Manchmal wird die Verdichtung dieser Versuche und ihrer Voraussetzungen zu groß: Dann zeigt sich plötzlich eine Umständlichkeit in Formulierungen, die symptomatisch ist, obwohl in ihr vielleicht auch die Problematik einer postumen und nicht mehr autorkorrigierten Ausgabe steckt: „Das Argument, dass es gleichgültig sei, von wem und unter welchen Umständen die Werke verfasst worden seien, da allein die Qualität zähle und es als obsolet zu gelten habe, die Texte auf Grund ihrer Nationalität zu bewerten, sollte seine Gültigkeit bewahren, aber gerade bei Texten von Qualität ist die Frage nach dem Zusammenhang, dem sie ihre Entstehung verdanken, von einem Erkenntnisinteresse bestimmt, das sich doch in Bezug auf den gesellschaftlichen und politischen Rahmen, innerhalb dessen sie zu lesen sind, kundig machen muss“ (S. 18). Manchmal findet die Beschreibung den Ausweg in ein vielleicht rettendes Bonmot: So wird der Geschmack deutschsprachiger Kurzprosa nach 1945 kurz charakterisiert als „Mischung aus Ernest Hemingway und Franz Kafka: harter Realismus im existentialistischen Dress“ (S. 37).

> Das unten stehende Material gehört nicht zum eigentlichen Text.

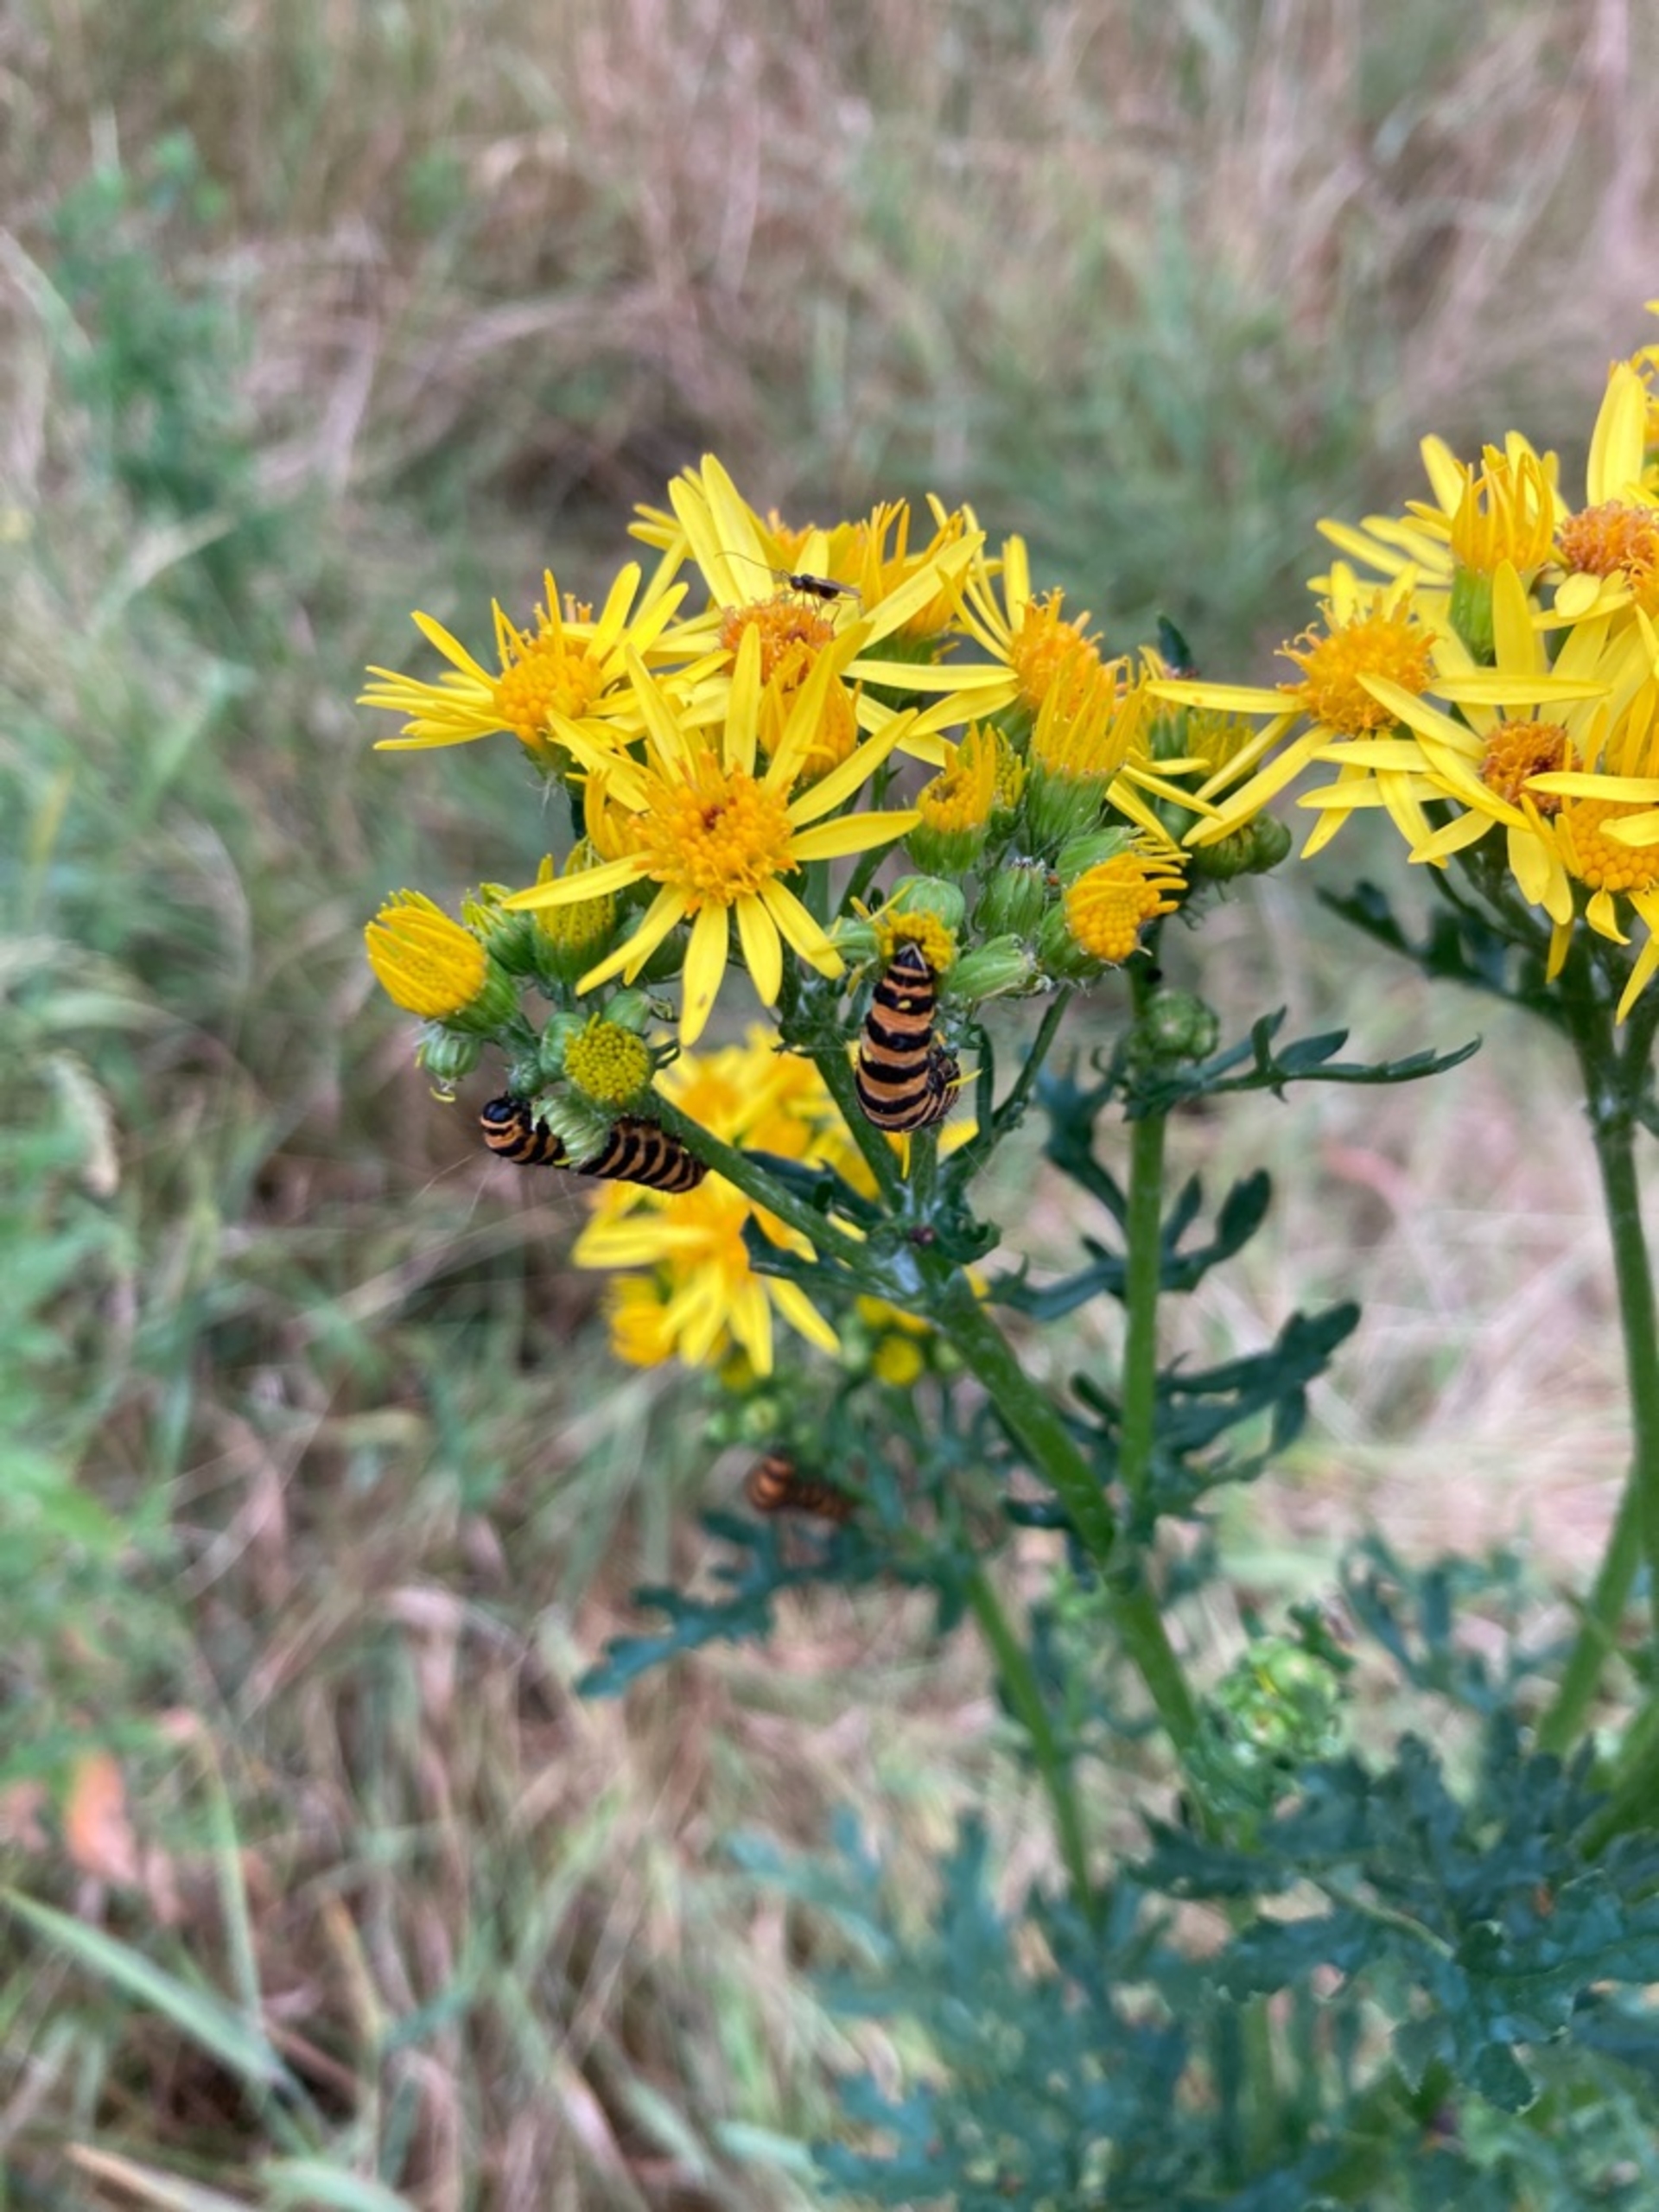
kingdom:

Wer über solche Zitate den essayistischen Charakter des Buches insgesamt angreifen möchte, hat jedoch seinen Ernst missverstanden: Insgesamt erscheint der Essayismus, mit dem Schmidt-Dengler Verbindungen herstellt, symptomatisch für seine strategische Position gegenüber der Problematik von Literaturgeschichte. Er weiß um die Fruchtbarkeit von Theorie und wehrt sich gleichzeitig gegen ihre Verabsolutierung, die Lektüre vereinnahmt. Diese Position erlaubt es Schmidt-Dengler, dem Durchschnittsleser eine Stimme zu geben. Von diesem unterscheidet er sich prinzipiell nicht dadurch, wie er liest, sondern wie umfassend seine Belesenheit ist. Er möchte seinen Leserinnen und Lesern viel weniger erklären, wie sie ein bestimmtes Buch zu lesen haben, sondern was sie alles lesen könnten, um sich ein ausgewogeneres Urteil über österreichische Literaturgeschichte zu bilden. Das Buch eignet sich also kaum für ein Theorie-Seminar, ist aber voller Anregungen für literaturgeschichtliche Fragestellungen und auch für den Literaturunterricht in Schulen.

Anmerkungen:
1 Wendelin Schmidt-Dengler, Bruchlinien. Vorlesungen zur österreichischen Literatur 1945 bis 1990, Salzburg 1996.
2 Inzwischen hat eine Innsbrucker Forschergruppe einen über tausendseitigen Überblick allein für die Zeit von 1970 bis 2004 vorgelegt: Ruth Esterhammer / Markus Köhle / Fritz Gaigg (Hrsg.), Handbuch österreichischer und Südtiroler Literaturzeitschriften 1970–2004, Innsbruck 2008.